Depuis une dizaine d’années, la communauté scientifique s’est intéressée à l’étude du microbiote du porc. Grâce aux nouvelles technologies de séquençage de l’ADN, nous sommes capables d’étudier l’ensemble des germes présents dans l’intestin des animaux. Le résultat de cette nouvelle analyse est une quantification relative, dite abondance, des familles de bactéries les plus représentatives de la flore intestinale. La méthode consiste dans le séquençage de l’ARN 16S, un segment du génome des bactéries. Nous recherchons une sorte de « carte d’identité » des bactéries et nous la quantifions. Enfin, ce monde « invisible » jusqu’à hier a aujourd’hui une tête, un corps et une fonction connue. Cependant, les acteurs de la filière porcine, éleveurs en tête, se posent encore des questions sur l’utilité de cette analyse. Faisons le point !
Qu’est-ce que le microbiote ?
Une communauté de micro-organismes vivants – bactéries, virus, parasites, levures, champignons – hébergée dans un écosystème précis, par exemple l’intestin des animaux. Dès la naissance, une relation « gagnant-gagnant » s’installe entre ces germes et l’hôte, on parle de symbiose.
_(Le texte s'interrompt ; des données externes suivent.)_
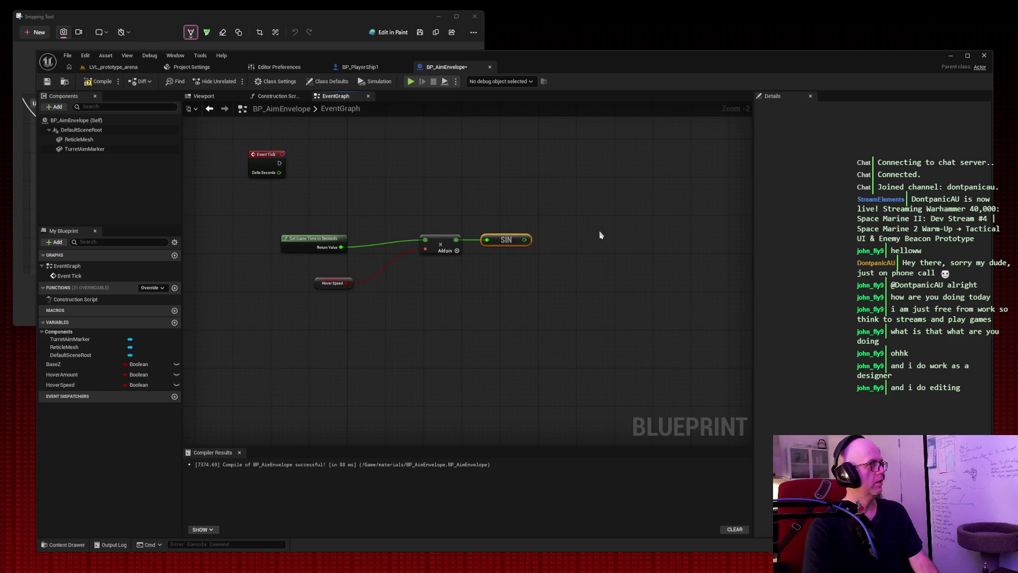
# Step: Multiply the Sin output by a HoverAmount getter
pyautogui.moveTo(525, 240); pyautogui.dragTo(598, 240)
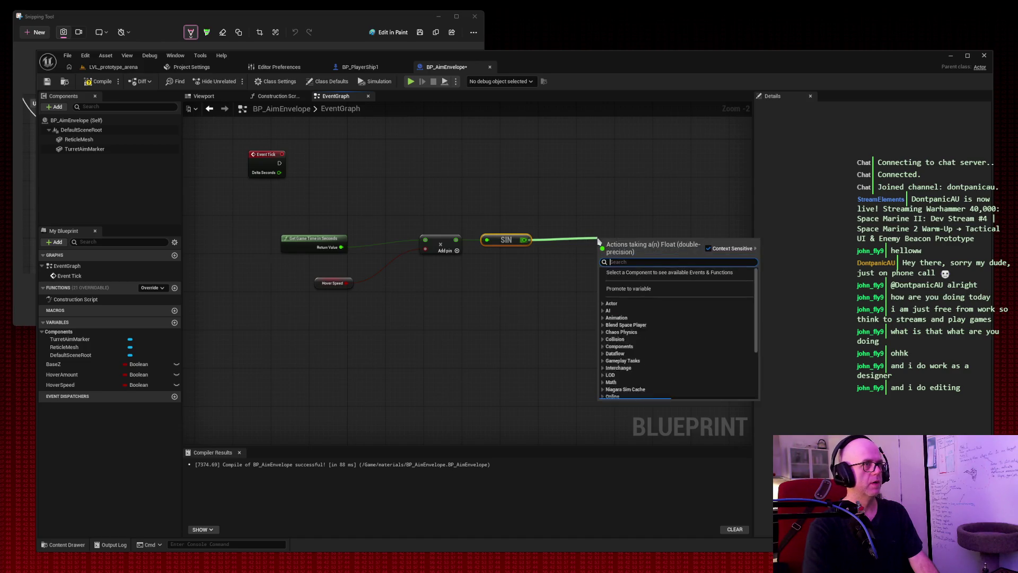
pyautogui.write('*')
pyautogui.press('Return')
Le rôle de cette flore intestinale est de :
– Rendre digérables certains éléments de l’aliment, notamment certaines fibres.
– Protéger l’organisme de la colonisation par des germes pathogènes ;
– Maintenir actif le système immunitaire de l’animal.
– Communiquer avec le cerveau et d’autres tissus de l’animal : le microbiote est considéré comme le deuxième cerveau de l’organisme ! Ceci ce fait par l’intermédiaire de nombreuses substances.
Le microbiote est aussi un bon indicateur du bien-être animal.
Quelles sont les connaissances actuelles du microbiote chez le porc ?
En bref:
– Nous disposons aujourd’hui d’un catalogue des familles de bactéries présentes naturellement dans l’intestin du porc.
– Le rôle exact de chaque famille est peu connu pour l’instant.
– Le microbiote d’un porcelet dépend de celui de sa mère.
– Il se stabilise aux alentours du 36ème jour de vie.
– On connait aujourd’hui certains liens entre microbiote et diarrhées néonatales ou diarrhées de PS.
Pour en savoir plus :
Le lien « Santé du porc – performances techniques – microbiote » a été validé et décrit dans de nombreuses publications. Cependant nous observons une variabilité élevée entre élevages, et entre animaux du même élevage.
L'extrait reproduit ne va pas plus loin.